但完全取消票面编号,给邮政管理、识别带来很大麻烦。1970年8月,借《智取威虎山》这套票,重新把流水编号印回邮票票面,不再区分纪念、特种,采用全局连续一号一枚,开启编号票时代,编号从编1一直到编95。而普无号属于普通邮票体系,不受纪特志号政策影响,继续承担日常通信的面值供给。难怪编1—6不是同时发行的。
社会上需要这么多邮票吗?
我注意到《智取威虎山》每枚均3000万枚,这一套就有1.8亿枚。在不统计普通邮票情况下,1970年除了《智取威虎山》,还发行了文19革命青年的榜样(金训华)1枚、编7严惩入侵之敌(珍宝岛)1枚(这枚邮票我也有,在八一建军节介绍过),其中文19邮票1000万枚、编7邮票1.4亿枚,三套邮票合计3.3亿,这数字比我想象大很多。
为什么需要这么多邮票
经查阅资料,1970年全国总人口约8.3亿,当年全国全年寄出函件总量达到23.7亿件,全国超千万的上山下乡知青是写信最核心人群,多数知青和家人每月通信2~4次,单人一年家书约30~50封。部队战士、异地分居职工也持续产生大量私人信件。除此之外,全国数以万计的公社、工厂、机关单位,每年寄出公函报表,一家基层单位年均公函信件普遍在50~150封,占当年信件总量近三成。同时受制于当年落后的交通条件,乡镇邮局邮票补货周期很长,邮票一次性大批量印刷,属于全国网点的长期备货库存,用来防止偏远地区邮票断货。这么一看3.3亿确实无法满足需求。
什么时候开始不需要那么多邮票
书信的黄金时代一直延续到90年代。70‑80年代,普通家庭几乎没有私人电话,长途通话只能去邮电局排队办理,价格昂贵。90年代初期,安装家庭固话需要缴纳2000~4000元高额初装费,相当于普通人近一年工资,普及率有限,所以家书依旧流行。转折点出现在1998‑2000年,固话开始大规模走进普通家庭,BP机、手机逐步普及,私人信件开始明显下滑。2001年国家取消电话初装费,座机安装迎来爆发期,越来越多人放弃写信改用电话联络。等到2000年后短信、电子邮箱兴起,个人家书迅速萎缩。2007年全国函件总量来到历史峰值97.2亿件,但里面私人家书占比已经很低,多数是账单、广告公函,之后信件总量一路下滑。到智能手机、微信普及之后,普通人日常写信的习惯基本消失。
另一组对比数据
我突然想到虽然我们函件少了,但是快递可太多了。1970年邮电局是国内唯一可以寄送包裹的渠道,全年包裹业务量为5822.3万件,远远低于当年23.7亿件的函件量。邮政传统普通包裹业务的峰值出现在1995年,全年包裹量达到1.46亿件。
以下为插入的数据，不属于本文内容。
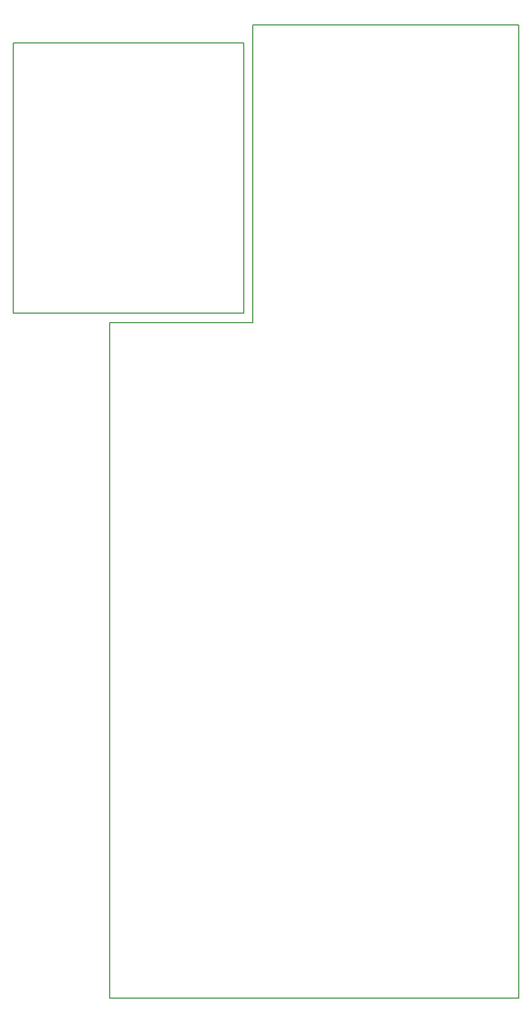
<source format=gbr>
G04 #@! TF.GenerationSoftware,KiCad,Pcbnew,(5.0.0)*
G04 #@! TF.CreationDate,2018-10-20T19:08:45+01:00*
G04 #@! TF.ProjectId,AD9833FunctionGenerator,41443938333346756E6374696F6E4765,rev?*
G04 #@! TF.SameCoordinates,Original*
G04 #@! TF.FileFunction,Profile,NP*
%FSLAX46Y46*%
G04 Gerber Fmt 4.6, Leading zero omitted, Abs format (unit mm)*
G04 Created by KiCad (PCBNEW (5.0.0)) date 10/20/18 19:08:45*
%MOMM*%
%LPD*%
G01*
G04 APERTURE LIST*
%ADD10C,0.150000*%
G04 APERTURE END LIST*
D10*
X132715000Y-222250000D02*
X132715000Y-66675000D01*
X51889681Y-112739698D02*
X88719681Y-112739698D01*
X51889681Y-69559698D02*
X51889681Y-112739698D01*
X88719681Y-69559698D02*
X51889681Y-69559698D01*
X88719681Y-112739698D02*
X88719681Y-69559698D01*
X67310000Y-222250000D02*
X67310000Y-114300000D01*
X90170000Y-114300000D02*
X90170000Y-66675000D01*
X67310000Y-114300000D02*
X90170000Y-114300000D01*
X132715000Y-222250000D02*
X67310000Y-222250000D01*
X90170000Y-66675000D02*
X132715000Y-66675000D01*
M02*

</source>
相信大家也猜到了,1993年开始,顺丰、申通等民营快递陆续入场,邮政传统包裹业务大量物品寄递的需求被分流出去。经查“国家邮政局公布2025年邮政行业运行情况”,2025年邮政函件业务量仅剩6.8亿件,早已不复当年书信时代的盛况,现存函件基本都是政务文书、司法材料、商业账单,普通人的家书几乎消失;邮政传统包裹业务仅剩3053.7万件,总量甚至低于1970年的数据。而全社会全年快递业务量已经高达1989.5亿件,邮政传统包裹仅占到全社会快递总量的0.015%,市场份额几乎可以忽略不计。
原本是书信漫天飞、包裹稀少,邮政一家包揽寄递;现在是私人书信近乎消亡,物品寄送的市场几乎被民营快递撑起。我通过一枚小小的《智取威虎山》邮票,了解到了半个世纪通信寄递行业翻天覆地的变迁。